Sunday, January 8, 2012

Plane flying in to a house - Being in the right place at the right time.



     My first camera was a Pentax SLR K1000 I received for my 12th birthday.  I had rode my bicycle down to Service Merchandise each weekend for months prior, to look at their selection of cameras, try the different cameras and ask the salesmen questions.  I picked the Pentax because it was among the least expensive, looked well-built, and my favorite salesman really liked it.  
     Just because I had picked it did not mean I would get it, but I had asked my Dad if I could buy one with the money I had saved from mowing yards and he mentioned that perhaps I should wait til Christmas, if not til my birthday that came less than two months later.
     Christmas came and went without a camera, so when my birthday finally arrived I was incredibly excited with each gift I opened.  My last gift was a heavy, yet odd-shaped package.  Unwrapping it I found a bulky black purse-like bag - just the thing a pre-teen guy wanted.  My little sister quickly told me the bag was from her, and to look inside.  Feeling awkward about looking in to a purse given to a boy, I found what the bag really was - a camera bag for the new Pentax K1000 my Dad and Stepmom put inside the bag.
     Everyone that knew me knew I was creative by nature, as I drew pictures and wrote stories constantly, but my new camera opened up a whole new world to me.  I was just a typical 12 year old - the kid with chocolate brown hair and gold streaks, riding on his mustard yellow dirt bike with a black bulky camera bag.  
     And no, I told all my friends, it was not a purse - it was a bad-ass black leather camera bag that just happened to look like a purse.
     I took pictures constantly, and by the time I started high school I was excited for the opportunity to take photography courses.  I chose black and white photography, as color photography seemed so cumbersome and time consuming.  Lots of steps of mixing separate colors, monitoring the time, chemicals - gee, I just wanted to take pictures.  Black and white photography, however, seemed a bit easier to understand - composing a picture with the different color gradients, and then standing in a room lit with a red light to wind film on a spool and submerse in chemicals.  I grew confident in my abilities to develop film and make prints - around the school campus everyone would see me with my Pentax, my bad-ass black camera bag that looked like a purse, and a big black arm strap with PENTAX written in red letters.  

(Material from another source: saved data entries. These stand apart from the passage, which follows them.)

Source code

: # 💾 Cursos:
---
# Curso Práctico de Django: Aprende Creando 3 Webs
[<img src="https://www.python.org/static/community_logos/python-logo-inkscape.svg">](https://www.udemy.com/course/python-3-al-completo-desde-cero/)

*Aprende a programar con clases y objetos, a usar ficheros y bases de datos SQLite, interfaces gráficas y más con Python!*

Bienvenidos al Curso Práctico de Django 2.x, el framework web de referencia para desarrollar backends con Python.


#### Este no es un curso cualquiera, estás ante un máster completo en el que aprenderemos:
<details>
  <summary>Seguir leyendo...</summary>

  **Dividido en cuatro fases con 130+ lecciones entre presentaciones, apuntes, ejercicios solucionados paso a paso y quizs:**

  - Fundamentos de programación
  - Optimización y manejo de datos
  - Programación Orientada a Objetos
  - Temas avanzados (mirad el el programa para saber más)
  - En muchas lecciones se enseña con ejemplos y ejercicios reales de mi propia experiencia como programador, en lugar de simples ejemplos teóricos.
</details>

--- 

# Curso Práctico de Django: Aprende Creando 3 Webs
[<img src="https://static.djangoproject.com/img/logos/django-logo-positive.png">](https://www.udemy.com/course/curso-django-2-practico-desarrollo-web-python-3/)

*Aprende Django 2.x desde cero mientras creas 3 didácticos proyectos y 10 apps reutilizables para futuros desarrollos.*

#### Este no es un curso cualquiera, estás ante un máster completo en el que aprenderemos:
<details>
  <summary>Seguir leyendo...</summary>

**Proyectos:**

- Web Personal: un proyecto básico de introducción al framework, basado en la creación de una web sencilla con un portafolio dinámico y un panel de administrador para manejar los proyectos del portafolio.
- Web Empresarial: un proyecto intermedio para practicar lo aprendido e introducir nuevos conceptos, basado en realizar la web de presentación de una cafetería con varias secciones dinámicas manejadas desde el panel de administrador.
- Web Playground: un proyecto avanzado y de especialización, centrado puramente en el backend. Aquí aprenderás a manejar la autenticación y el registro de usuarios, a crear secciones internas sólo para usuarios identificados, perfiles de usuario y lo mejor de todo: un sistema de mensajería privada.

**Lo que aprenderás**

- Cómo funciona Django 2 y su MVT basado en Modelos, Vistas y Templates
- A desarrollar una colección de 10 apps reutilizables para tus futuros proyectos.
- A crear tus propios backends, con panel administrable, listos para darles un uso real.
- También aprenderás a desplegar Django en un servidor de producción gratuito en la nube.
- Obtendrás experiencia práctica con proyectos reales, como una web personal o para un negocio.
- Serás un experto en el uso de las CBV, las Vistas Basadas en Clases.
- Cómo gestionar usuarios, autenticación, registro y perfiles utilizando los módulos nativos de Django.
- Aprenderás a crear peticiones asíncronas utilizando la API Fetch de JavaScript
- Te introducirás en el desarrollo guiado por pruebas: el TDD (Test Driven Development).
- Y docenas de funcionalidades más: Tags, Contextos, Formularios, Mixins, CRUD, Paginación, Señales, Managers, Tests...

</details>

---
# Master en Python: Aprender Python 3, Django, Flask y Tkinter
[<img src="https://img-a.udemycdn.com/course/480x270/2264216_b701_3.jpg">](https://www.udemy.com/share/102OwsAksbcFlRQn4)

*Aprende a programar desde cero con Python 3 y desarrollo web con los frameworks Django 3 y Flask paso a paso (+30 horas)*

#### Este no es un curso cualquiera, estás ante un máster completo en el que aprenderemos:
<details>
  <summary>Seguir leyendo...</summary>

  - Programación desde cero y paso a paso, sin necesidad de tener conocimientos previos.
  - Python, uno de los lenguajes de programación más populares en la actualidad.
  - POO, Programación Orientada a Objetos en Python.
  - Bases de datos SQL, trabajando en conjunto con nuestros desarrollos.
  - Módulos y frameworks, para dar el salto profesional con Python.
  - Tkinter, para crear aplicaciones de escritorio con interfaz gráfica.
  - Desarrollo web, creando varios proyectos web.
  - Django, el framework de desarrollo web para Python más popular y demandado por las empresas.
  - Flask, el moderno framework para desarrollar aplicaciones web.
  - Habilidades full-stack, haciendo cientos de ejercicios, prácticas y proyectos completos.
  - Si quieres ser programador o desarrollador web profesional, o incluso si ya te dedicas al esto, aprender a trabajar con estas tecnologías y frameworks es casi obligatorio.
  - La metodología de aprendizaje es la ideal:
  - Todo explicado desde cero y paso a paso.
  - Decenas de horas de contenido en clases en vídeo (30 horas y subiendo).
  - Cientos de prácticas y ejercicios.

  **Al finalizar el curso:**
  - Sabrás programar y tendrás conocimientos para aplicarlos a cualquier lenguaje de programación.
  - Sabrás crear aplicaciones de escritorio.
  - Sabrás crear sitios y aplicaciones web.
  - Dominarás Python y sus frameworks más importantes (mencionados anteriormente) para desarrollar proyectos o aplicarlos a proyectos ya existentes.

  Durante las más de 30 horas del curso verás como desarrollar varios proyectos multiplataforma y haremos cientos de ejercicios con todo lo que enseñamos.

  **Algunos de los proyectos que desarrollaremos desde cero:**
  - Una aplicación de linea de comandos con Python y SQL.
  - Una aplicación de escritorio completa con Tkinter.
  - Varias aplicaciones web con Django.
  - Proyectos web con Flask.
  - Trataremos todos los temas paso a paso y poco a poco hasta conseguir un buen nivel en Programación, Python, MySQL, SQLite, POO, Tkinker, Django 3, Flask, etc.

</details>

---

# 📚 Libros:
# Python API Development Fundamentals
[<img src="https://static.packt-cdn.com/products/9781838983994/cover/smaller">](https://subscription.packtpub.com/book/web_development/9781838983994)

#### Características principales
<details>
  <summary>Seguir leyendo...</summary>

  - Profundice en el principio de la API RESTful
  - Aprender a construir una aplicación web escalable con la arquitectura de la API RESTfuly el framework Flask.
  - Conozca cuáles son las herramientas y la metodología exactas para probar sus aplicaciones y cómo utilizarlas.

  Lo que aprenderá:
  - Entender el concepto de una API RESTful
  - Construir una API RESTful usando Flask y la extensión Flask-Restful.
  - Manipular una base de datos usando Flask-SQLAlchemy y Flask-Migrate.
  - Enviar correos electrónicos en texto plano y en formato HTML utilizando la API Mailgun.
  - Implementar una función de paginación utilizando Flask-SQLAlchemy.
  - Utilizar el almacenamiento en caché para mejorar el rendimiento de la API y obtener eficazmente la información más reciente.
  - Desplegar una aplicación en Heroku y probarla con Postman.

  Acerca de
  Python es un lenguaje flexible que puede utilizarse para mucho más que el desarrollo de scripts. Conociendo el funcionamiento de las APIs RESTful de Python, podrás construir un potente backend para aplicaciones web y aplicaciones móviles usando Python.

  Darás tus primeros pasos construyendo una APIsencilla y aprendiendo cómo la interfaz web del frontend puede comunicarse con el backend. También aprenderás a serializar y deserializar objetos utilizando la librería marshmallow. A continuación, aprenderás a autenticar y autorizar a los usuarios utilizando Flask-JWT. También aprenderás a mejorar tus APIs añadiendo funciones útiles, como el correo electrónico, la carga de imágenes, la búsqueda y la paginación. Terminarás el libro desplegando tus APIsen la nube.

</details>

     My first taste of success came when I created what became known as the “Plane flying in to a house” picture.  Shortly after I received my driver’s license at the age of 16, I was soon off to travel around town to take pictures.  One day I found myself across the street from an old WWII landing strip that the Navy was currently using for touch-and-go landings for practice by their new Navy pilots.  I had a couple rolls of 36 exposure film, so I tried to make each shot count.  One roll I devoted to shooting the planes coming in for a landing.  Directly across the street was a large plot of farm land, rows of grain about two feet tall, and an old dilapidated farmhouse with a palm tree out front.  The farmhouse had no paint on it, some windows were broken or the screens were coming off, and the house appeared to be condemned.  I stood directly in front of the house and took a dozen or so pictures with the farmhouse to left side of the frame, leaving an open area of nothing but rows of grain, to the right side of the frame.  By itself the picture looked off kilter, as it was not centered on the subject - the house - like I had been taught to do in my photography courses.  
     Back in the lab at school, I developed my film and had a perfect negative of a plane coming in for a landing with nothing but pale blue skies surrounding it, along with a nice crisp shot of an old weathered wood house.  I sandwiched the two negatives together precisely so as to create a final print - one which looked like I just happened to be in the right place at the right time - moments from impact.  How could I have possibly been in the right place at the right time to take such a miraculous shot?  
     I made a large 11x 14 black and white print, hand-cut a mat for it, and turned it in to my teacher for an assignment.  Within a few days she came up to me to ask me about the print.  She was curious to find out what happened to the house, was anyone hurt, how I happened to be there, and why she had not heard anything about the accident in the news.  I sheepishly explained to her that I had created the picture in the darkroom, and that both the plane and the house were doing just fine.
     To my surprise, my teacher loved the picture and encouraged me to enter it in to the upcoming local art exhibition at the local coliseum.  I entered the picture, and once the exhibition opened I went to see how my work was perceived.  Row after row I walked, looking at all the nicely mounted photographs of fellow students.  Each had a title, a photographer name, their grade and their school.  Pictures were given titles like, “Sunrise”, “Sunset”, “Butterflies”, or “Ducks”.  And there was my picture, self-explanatory - “Plane flying in to a house”.
     I won 3rd place.  It was the first photography contest I ever entered, and it gave me enough confidence to last 30 years.
     And it is the reason I am writing this blog today - what positive thing will you do today that will impact your life for the next 30 years?